Year 2013 was a good cycling year. I did plenty of commuting, participated in several fun cycling events, upped my game on group rides and even managed to do some mountain biking. Getting to work required some effort in the mornings, but riding with my son to kindergarden was ace. Yksivaihde community organized bike part jumbles and got me to do some picture hunting (“kuvarastit”). I did some group rides with HePo, but I was happiest about weekly Kampisolmu rides becoming a common phenomenon.
Next season I would like to keep progressing. That basically means I would need to get some competing experience. I’m not expecting being a contender, but getting on the line at a VPCX/HELCX event, criterium, maybe even a Bianchi cup race or similar would be nice. I don’t even mind if I finish last or do not finish (DNF) at all so the only goal is to not chicken out. On the other sportive front I hope I finish Vättern Rundan under 12 hours and can keep in the main group (34-35km/h) at TdH.
To reach the goals I think I will need to train quite a bit to lose more fat. I reckon I should get about 20h of roller training in before the training starts in April. That would be in addition to weekly bouldering session and floorball practice. During the summer I hope I could sneak in hourly equivalent of 5000km of road riding (~200h). I know it is a lot, but I have kept succeeding in my plans so maybe it is time to get little unrealistic for a change. In the end the biggest win for me would be if my son learns to ride without training wheels.
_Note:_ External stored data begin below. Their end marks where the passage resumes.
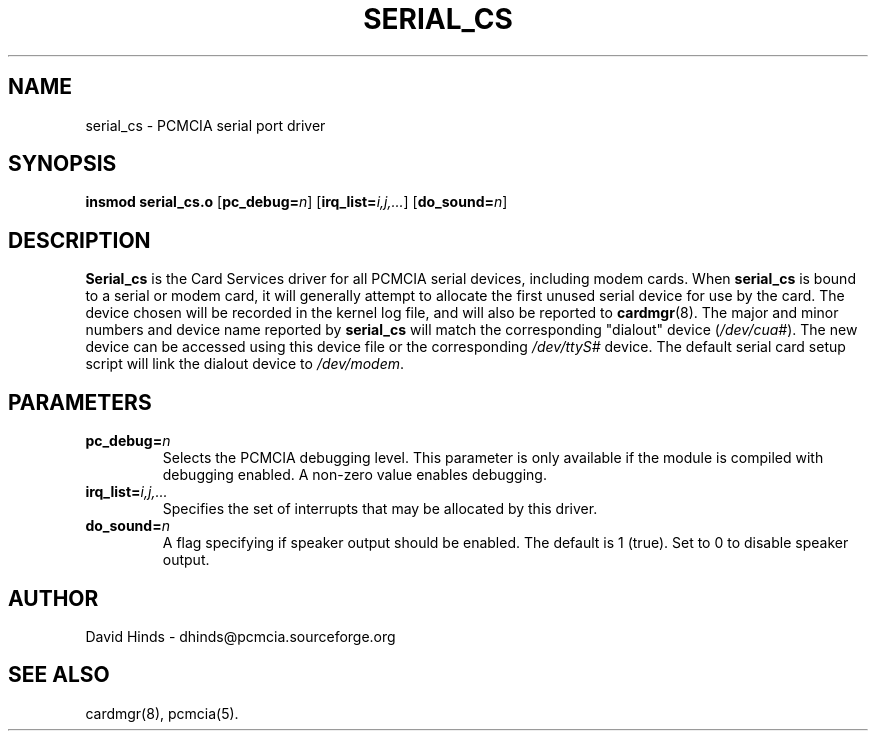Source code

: .\" Copyright (C) 1998 David A. Hinds -- dhinds@pcmcia.sourceforge.org
.\" serial_cs.4 1.11 1999/10/25 19:50:46
.\"
.TH SERIAL_CS 4 "1999/10/25 19:50:46" "pcmcia-cs"
.SH NAME
serial_cs \- PCMCIA serial port driver
.SH SYNOPSIS
.B insmod serial_cs.o
.RB [ pc_debug=\c
.IR n ]
.RB [ irq_list=\c
.IR i,j,... ]
.RB [ do_sound=\c
.IR n ]
.SH DESCRIPTION
.B Serial_cs
is the Card Services driver for all PCMCIA serial devices, including
modem cards.  When
.B serial_cs
is bound to a serial or modem card, it will generally attempt to
allocate the first unused serial device for use by the card.  The
device chosen will be recorded in the kernel log file, and will also
be reported to
.BR cardmgr (8).
The major and minor numbers and device name reported by
.B serial_cs
will match the corresponding "dialout" device
.RI ( /dev/cua# ).
The new
device can be accessed using this device file or the corresponding
.I /dev/ttyS#
device.  The default serial card setup script will link
the dialout device to
.IR /dev/modem .
.SH PARAMETERS
.TP
.BI pc_debug= n
Selects the PCMCIA debugging level.  This parameter is only available
if the module is compiled with debugging enabled.  A non-zero value
enables debugging.
.TP
.BI irq_list= i,j,...
Specifies the set of interrupts that may be allocated by this driver.
.TP
.BI do_sound= n
A flag specifying if speaker output should be enabled.  The default is
1 (true).  Set to 0 to disable speaker output.
.SH AUTHOR
David Hinds \- dhinds@pcmcia.sourceforge.org
.SH "SEE ALSO"
cardmgr(8), pcmcia(5).
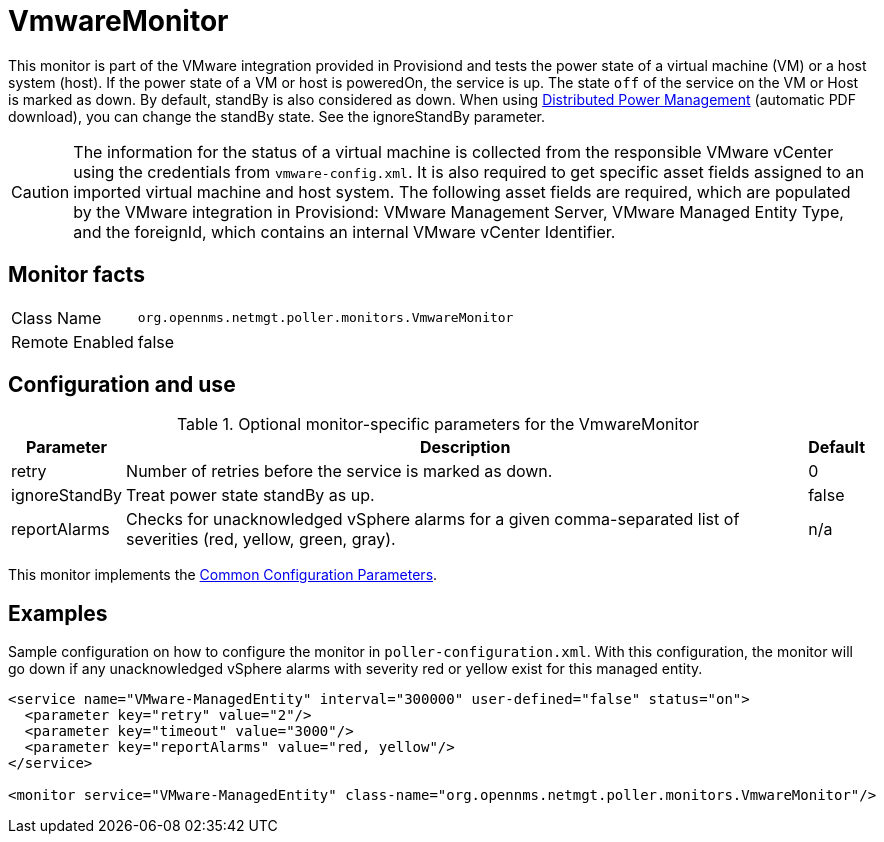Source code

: 
= VmwareMonitor

This monitor is part of the VMware integration provided in Provisiond and tests the power state of a virtual machine (VM) or a host system (host).
If the power state of a VM or host is poweredOn, the service is up.
The state `off` of the service on the VM or Host is marked as down.
By default, standBy is also considered as down.
When using link:https://www.vmware.com/content/dam/digitalmarketing/vmware/en/pdf/techpaper/Distributed-Power-Management-vSphere.pdf[Distributed Power Management] (automatic PDF download), you can change the standBy state. See the ignoreStandBy parameter.

CAUTION: The information for the status of a virtual machine is collected from the responsible VMware vCenter using the credentials from `vmware-config.xml`.
         It is also required to get specific asset fields assigned to an imported virtual machine and host system.
         The following asset fields are required, which are populated by the VMware integration in Provisiond: VMware Management Server, VMware Managed Entity Type, and the foreignId, which contains an internal VMware vCenter Identifier.

== Monitor facts

[options="autowidth"]
|===
| Class Name     | `org.opennms.netmgt.poller.monitors.VmwareMonitor`
| Remote Enabled | false
|===

== Configuration and use

.Optional monitor-specific parameters for the VmwareMonitor
[options="header, autowidth"]
|===
| Parameter       | Description                                                     | Default
| retry         | Number of retries before the service is marked as down.                                                           | 0
| ignoreStandBy | Treat power state standBy as up.                                                                                | false
| reportAlarms  | Checks for unacknowledged vSphere alarms for a given comma-separated list of severities (red, yellow, green, gray). | n/a
|===

This monitor implements the <<service-assurance/monitors/introduction.adoc#ga-service-assurance-monitors-common-parameters, Common Configuration Parameters>>.

== Examples
Sample configuration on how to configure the monitor in `poller-configuration.xml`.
With this configuration, the monitor will go down if any unacknowledged vSphere alarms with severity red or yellow exist for this managed entity.

[source, xml]
----
<service name="VMware-ManagedEntity" interval="300000" user-defined="false" status="on">
  <parameter key="retry" value="2"/>
  <parameter key="timeout" value="3000"/>
  <parameter key="reportAlarms" value="red, yellow"/>
</service>

<monitor service="VMware-ManagedEntity" class-name="org.opennms.netmgt.poller.monitors.VmwareMonitor"/>
----
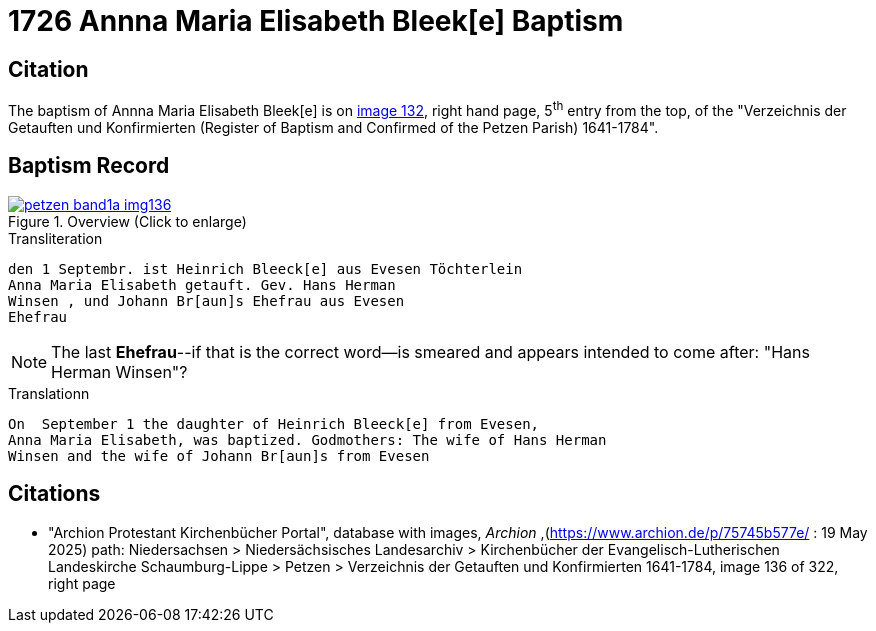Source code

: = 1726 Annna Maria Elisabeth Bleek[e] Baptism
:page-role: wide

== Citation

The baptism of Annna Maria Elisabeth Bleek[e] is on <<image136, image 132>>, right hand page, 5^th^ entry from the top, of the
"Verzeichnis der Getauften und Konfirmierten (Register of Baptism and Confirmed of the Petzen Parish) 1641-1784".

== Baptism Record

image::petzen-band1a-img136.jpg[align=center,title='Overview (Click to enlarge)',link=self]

.Transliteration
....
den 1 Septembr. ist Heinrich Bleeck[e] aus Evesen Töchterlein 
Anna Maria Elisabeth getauft. Gev. Hans Herman
Winsen , und Johann Br[aun]s Ehefrau aus Evesen
Ehefrau
....

NOTE: The last **Ehefrau**--if that is the correct word--is smeared and appears intended to come after: "Hans Herman Winsen"?

.Translationn
....
On  September 1 the daughter of Heinrich Bleeck[e] from Evesen,
Anna Maria Elisabeth, was baptized. Godmothers: The wife of Hans Herman
Winsen and the wife of Johann Br[aun]s from Evesen
....


[bibliography]
== Citations

* [[image136]] "Archion Protestant Kirchenbücher Portal", database with images, _Archion_ ,(https://www.archion.de/p/75745b577e/ : 19 May 2025)
path: Niedersachsen > Niedersächsisches Landesarchiv > Kirchenbücher der Evangelisch-Lutherischen Landeskirche Schaumburg-Lippe > Petzen >
Verzeichnis der Getauften und Konfirmierten 1641-1784, image 136 of 322, right page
It is that time of the year when most cycling buffs start thinking of upgrades and new projects. I’ve been pretty happy with the chinese carbon racer so it will stay as is for one more season (at least if the barrel adjuster issue can be fixed). I have two vintage racers (Bianchi Mondiale and Olmo Competition) I’m working on, but I already bought some SRAM Omnium cranks and s900 brake levers for a fixie build. I would really like a chinese carbon track frame, but the “killer whale” design (FM126) just does not appeal to me. We will see what comes of this. I might go for a second hand Cinelli, Low or Look if something pops up, but custom Mielec build also intrigues me. Let’s see what Santa brings.